Grief is full of metaphors. Some have said its like sinking in quicksand, like bubbles coming to the surface, like a roller coaster, like climbing a mountain. In this third month it feels to me like learning to walk a tight-rope. Each step forward is timid, unsure. There is fear and adrenaline. I am constantly seeking balance. But how do I balance remembering my sweet Jonah, while moving forward? Each step forward seems like a step away from him, from my life with him.
I look at his picture on our fridge and stare at his beautiful blue eyes, and at the same time I feel the need to look away.

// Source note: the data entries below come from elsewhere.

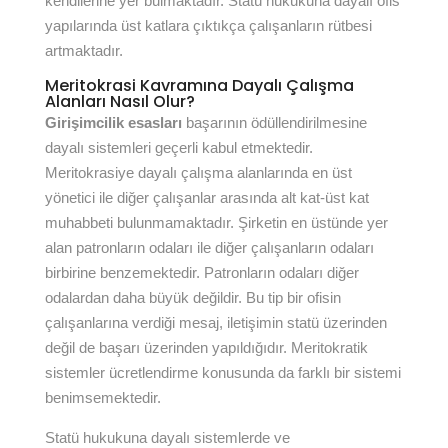
kendilerine yer bulmaktadır. Statü hukukuna dayalı ofis
yapılarında üst katlara çıktıkça çalışanların rütbesi
artmaktadır.
Meritokrasi Kavramına Dayalı Çalışma
Alanları Nasıl Olur?
Girişimcilik esasları
başarının ödüllendirilmesine
dayalı sistemleri geçerli kabul etmektedir.
Meritokrasiye dayalı çalışma alanlarında en üst
yönetici ile diğer çalışanlar arasında alt kat-üst kat
muhabbeti bulunmamaktadır. Şirketin en üstünde yer
alan patronların odaları ile diğer çalışanların odaları
birbirine benzemektedir. Patronların odaları diğer
odalardan daha büyük değildir. Bu tip bir ofisin
çalışanlarına verdiği mesaj, iletişimin statü üzerinden
değil de başarı üzerinden yapıldığıdır. Meritokratik
sistemler ücretlendirme konusunda da farklı bir sistemi
benimsemektedir.
Statü hukukuna dayalı sistemlerde ve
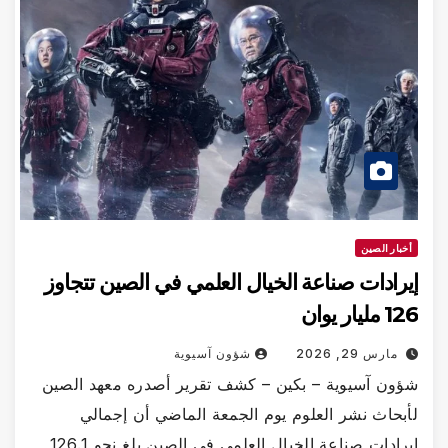
أخبار الصين
إيرادات صناعة الخيال العلمي في الصين تتجاوز
126 مليار يوان
مارس 29, 2026
شؤون آسيوية
شؤون آسيوية – بكين – كشف تقرير أصدره معهد الصين
لأبحاث نشر العلوم يوم الجمعة الماضي أن إجمالي
إيرادات صناعة الخيال العلمي في الصين بلغ نحو 126.1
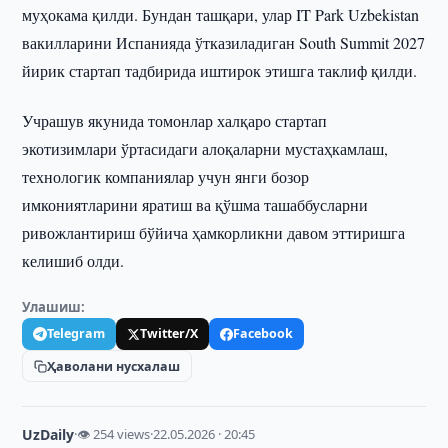
муҳокама қилди. Бундан ташқари, улар IT Park Uzbekistan
вакилларини Испанияда ўтказиладиган South Summit 2027
йирик стартап тадбирида иштирок этишга таклиф қилди.
Учрашув якунида томонлар халқаро стартап
экотизимлари ўртасидаги алоқаларни мустаҳкамлаш,
технологик компаниялар учун янги бозор
имкониятларини яратиш ва қўшма ташаббусларни
ривожлантириш бўйича ҳамкорликни давом эттиришга
келишиб олди.
Улашиш:
Telegram
Twitter/X
Facebook
Ҳаволани нусхалаш
UzDaily
·
👁 254 views
·
22.05.2026 · 20:45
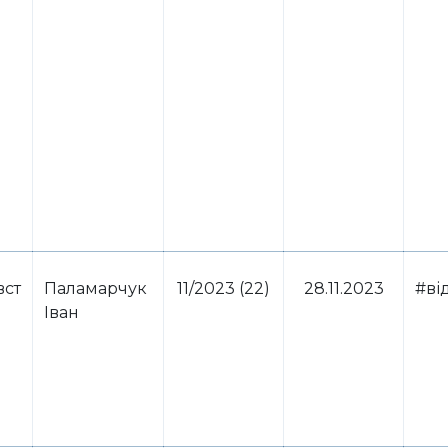
вст
Паламарчук
11/2023 (22)
28.11.2023
#ві
Іван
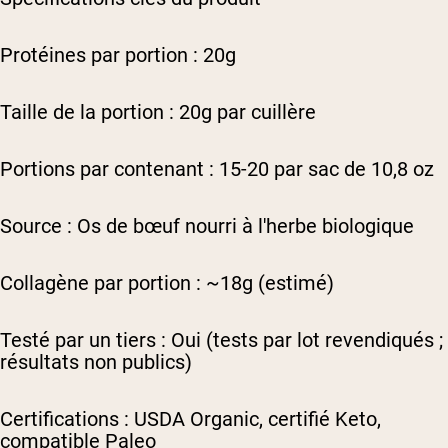
Protéines par portion : 20g
Taille de la portion : 20g par cuillère
Portions par contenant : 15-20 par sac de 10,8 oz
Source : Os de bœuf nourri à l'herbe biologique
Collagène par portion : ~18g (estimé)
Testé par un tiers : Oui (tests par lot revendiqués ;
résultats non publics)
Certifications : USDA Organic, certifié Keto,
compatible Paleo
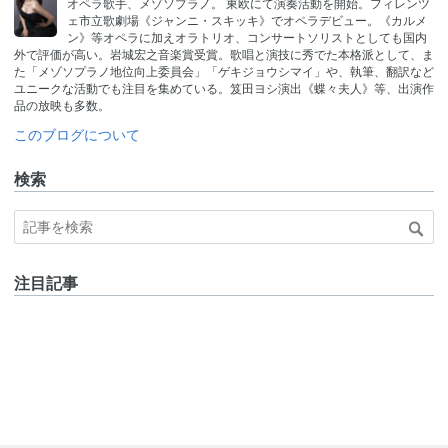
オペラ歌手、メゾソプラノ。 東欧にて演奏活動を開始。フィレンツ
ェ市立歌劇場《ジャンニ・スキッキ》でオペラデビュー。《カルメ
ン》等オペラに加えオラトリオ、コンサートソリストとしても国内
外で評価が高い。岩城宏之音楽賞受賞。歌唱と演技に秀でた本格派として、ま
た「メゾソプラノ地位向上委員会」「ゲキジョウシマイ」や、執筆、翻訳など
ユニークな活動でも注目を集めている。笈田ヨシ演出《蝶々夫人》等、出演作
品の放映も多数。
このブログについて
検索
注目記事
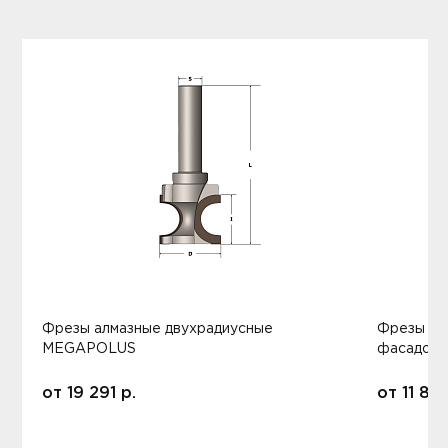
Фрезы алмазные двухрадиусные
Фрезы ал
MEGAPOLUS
фасадов
от
19 291
р.
от
11 80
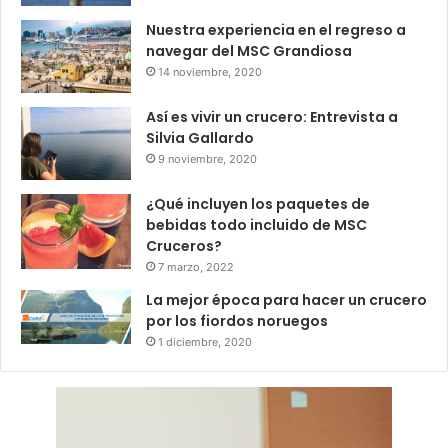
Nuestra experiencia en el regreso a
navegar del MSC Grandiosa
14 noviembre, 2020
Así es vivir un crucero: Entrevista a
Silvia Gallardo
9 noviembre, 2020
¿Qué incluyen los paquetes de
bebidas todo incluido de MSC
Cruceros?
7 marzo, 2022
La mejor época para hacer un crucero
por los fiordos noruegos
1 diciembre, 2020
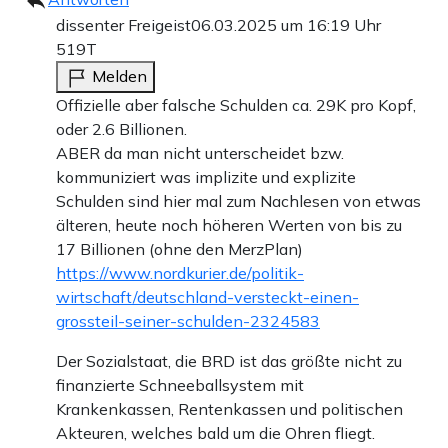
dissenter Freigeist
06.03.2025 um 16:19 Uhr
519T
Melden
Offizielle aber falsche Schulden ca. 29K pro Kopf,
oder 2.6 Billionen.
ABER da man nicht unterscheidet bzw.
kommuniziert was implizite und explizite
Schulden sind hier mal zum Nachlesen von etwas
älteren, heute noch höheren Werten von bis zu
17 Billionen (ohne den MerzPlan)
https://www.nordkurier.de/politik-
wirtschaft/deutschland-versteckt-einen-
grossteil-seiner-schulden-2324583
Der Sozialstaat, die BRD ist das größte nicht zu
finanzierte Schneeballsystem mit
Krankenkassen, Rentenkassen und politischen
Akteuren, welches bald um die Ohren fliegt.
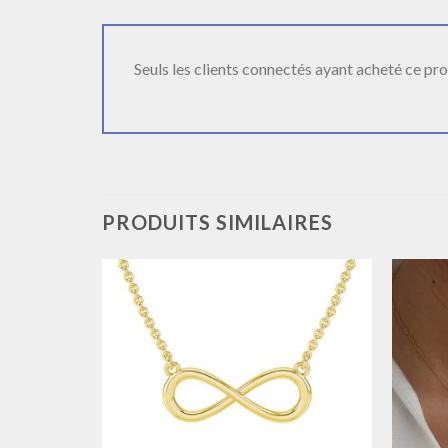
Seuls les clients connectés ayant acheté ce produ
PRODUITS SIMILAIRES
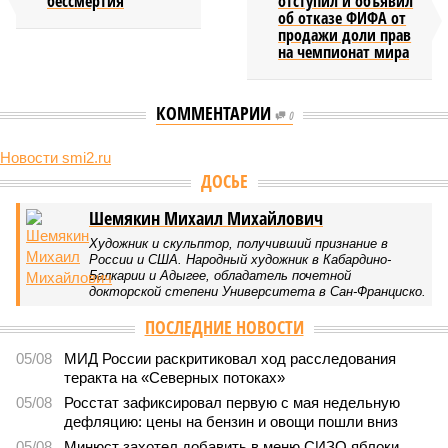
бессмертия
отступил и объявил
об отказе ФИФА от
продажи доли прав
на чемпионат мира
КОММЕНТАРИИ
0
Новости smi2.ru
ДОСЬЕ
Шемякин Михаил Михайлович
Художник и скульптор, получивший признание в
России и США. Народный художник в Кабардино-
Балкарии и Адыгее, обладатель почетной
докторской степени Университета в Сан-Франциско.
ПОСЛЕДНИЕ НОВОСТИ
05/08
МИД России раскритиковал ход расследования
теракта на «Северных потоках»
05/08
Росстат зафиксировал первую с мая недельную
дефляцию: цены на бензин и овощи пошли вниз
05/08
Минюст захотел добавить в меню СИЗО яблоки,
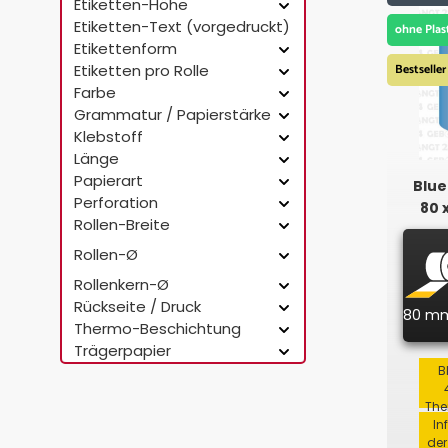
Etiketten-Höhe
Etiketten-Text (vorgedruckt)
ohne Plas
Etikettenform
Etiketten pro Rolle
Bestseller
Farbe
Grammatur / Papierstärke
Klebstoff
Länge
Papierart
Blue
Perforation
80 
Rollen-Breite
Rollen-Ø
Rollenkern-Ø
Rückseite / Druck
80 m
Thermo-Beschichtung
Trägerpapier
B
The
In
der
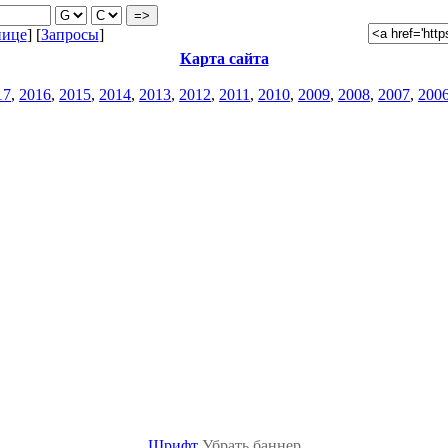
нице
] [
Запросы
]
Карта сайта
17
,
2016
,
2015
,
2014
,
2013
,
2012
,
2011
,
2010
,
2009
,
2008
,
2007
,
200
Шрифт
Убрать баннер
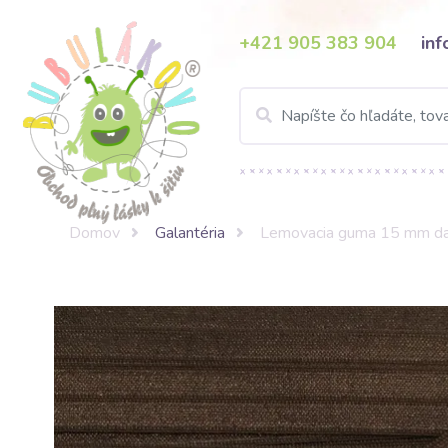
+421 905 383 904
in
Domov
Galantéria
Lemovacia guma 15 mm d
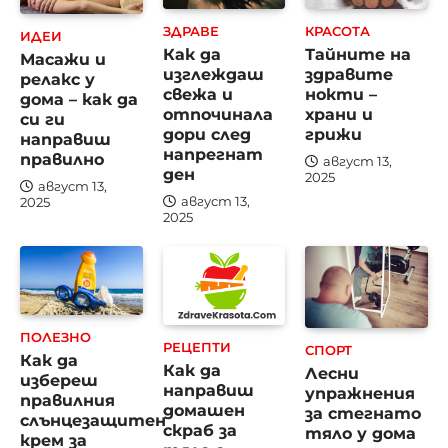
ЗДРАВЕ
КРАСОТА
ИДЕИ
Как да
Тайните на
Масажи и
изглеждаш
здравите
релакс у
свежа и
нокти –
дома – как да
отпочинала
храни и
си ги
дори след
грижи
направиш
напрегнат
правилно
август 13,
ден
2025
август 13,
август 13,
2025
2025
ПОЛЕЗНО
РЕЦЕПТИ
СПОРТ
Как да
Как да
Лесни
избереш
направиш
упражнения
правилния
домашен
за стегнато
слънцезащитен
скраб за
тяло у дома
крем за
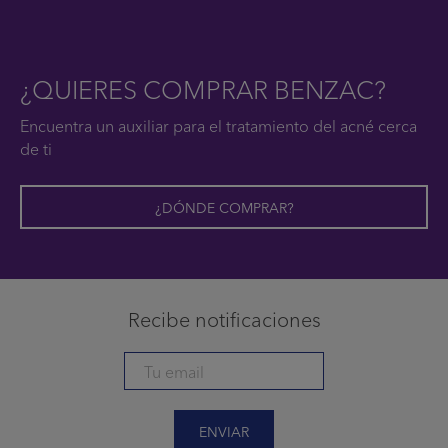
¿QUIERES COMPRAR BENZAC?
Encuentra un auxiliar para el tratamiento del acné cerca
de ti
¿DÓNDE COMPRAR?
Recibe notificaciones
ENVIAR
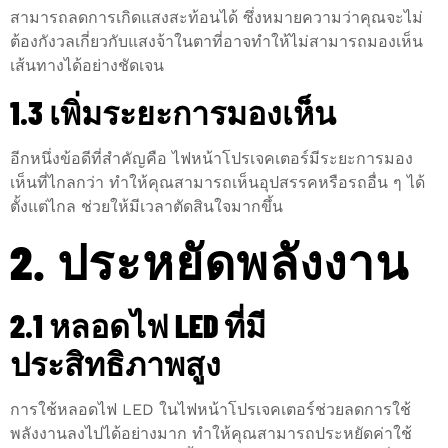
สามารถลดการเกิดแสงสะท้อนได้ ซึ่งหมายความว่าคุณจะไม่
ต้องกังวลเกี่ยวกับแสงจ้าในตาที่อาจทำให้ไม่สามารถมองเห็น
เส้นทางได้อย่างชัดเจน
1.3 เพิ่มระยะการมองเห็น
อีกหนึ่งข้อดีที่สำคัญคือ ไฟหน้าโปรเจคเตอร์มีระยะการมอง
เห็นที่ไกลกว่า ทำให้คุณสามารถเห็นอุปสรรคหรือรถอื่น ๆ ได้
ตั้งแต่ไกล ช่วยให้มีเวลาตัดสินใจมากขึ้น
2. ประหยัดพลังงาน
2.1 หลอดไฟ LED ที่มี
ประสิทธิภาพสูง
การใช้หลอดไฟ LED ในไฟหน้าโปรเจคเตอร์ช่วยลดการใช้
พลังงานลงไปได้อย่างมาก ทำให้คุณสามารถประหยัดค่าใช้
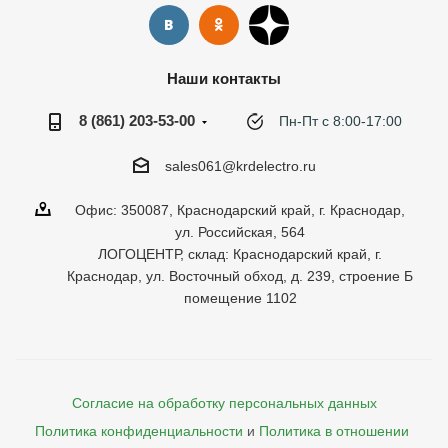
Наши контакты
8 (861) 203-53-00
Пн-Пт с 8:00-17:00
sales061@krdelectro.ru
Офис: 350087, Краснодарский край, г. Краснодар,
ул. Российская, 564
ЛОГОЦЕНТР, склад: Краснодарский край, г.
Краснодар, ул. Восточный обход, д. 239, строение Б
помещение 1102
Согласие на обработку персональных данных
Политика конфиденциальности
и
Политика в отношении 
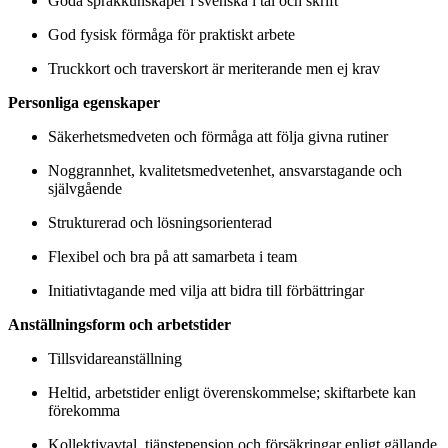
Goda språkkunskaper i svenska i tal och skrift
God fysisk förmåga för praktiskt arbete
Truckkort och traverskort är meriterande men ej krav
Personliga egenskaper
Säkerhetsmedveten och förmåga att följa givna rutiner
Noggrannhet, kvalitetsmedvetenhet, ansvarstagande och
självgående
Strukturerad och lösningsorienterad
Flexibel och bra på att samarbeta i team
Initiativtagande med vilja att bidra till förbättringar
Anställningsform och arbetstider
Tillsvidareanställning
Heltid, arbetstider enligt överenskommelse; skiftarbete kan
förekomma
Kollektivavtal, tjänstepension och försäkringar enligt gällande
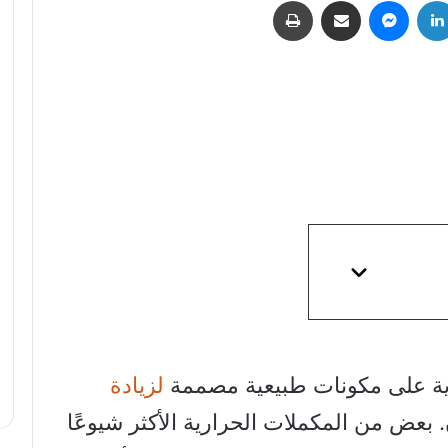
لينكدإن
ماسنجر
مشاركة عبر البريد
طباعة
ية على مكونات طبيعية مصممة
لزيادة
بعض من المكملات الحرارية الأكثر شيوعًا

His eyes, for me, carry such intense pain and joy. I long to remember his smile, his laugh, his hair, his dimples, the way his body rested on mine. But when my mind drifts to these memories, they are followed by a memory of the panic I felt when his body was limp in my arms. How do I balance remembering and forgetting?
There are days when I cry a lot, when I search his room for his smell, when I read the journal entries of his short life, when I talk of him joyfully. Then there are days when I shut down. I can't talk about anything, especially Jonah. To me these emotions feel like the rapid sway of a tight-rope under my balancing body. My fate lies in my ability to regain my balance, to stay centered. I try to gain control, and I fear over correcting and falling.
I am trying to find balance in slowing down my pace and in being deliberate in my steps. I breathe deeply, and try to focus on the things that are within my control. I have never been to alcoholics anonymous, but the serenity prayer runs through my mind.
God, grant me the serenity to accept the things I cannot change,
Courage to change the things I can,
And wisdom to know the difference.
If only my heart and mind could find the balance of this prayer. That would be beautiful, peaceful. Instead I find myself feeling more like Frank Constanza yelling "Serenity Now!" A little frenetic.
I guess I will have to accept the frantic sway of the tightrope until I learn to balance. I will make subtle moves, simple steps. Maybe someday it will become second nature to me. Until then I will continue to miss Jonah deeply, to be blown off course by the slightest breeze of memory, to freeze momentarily in fear, and to slowly move forward.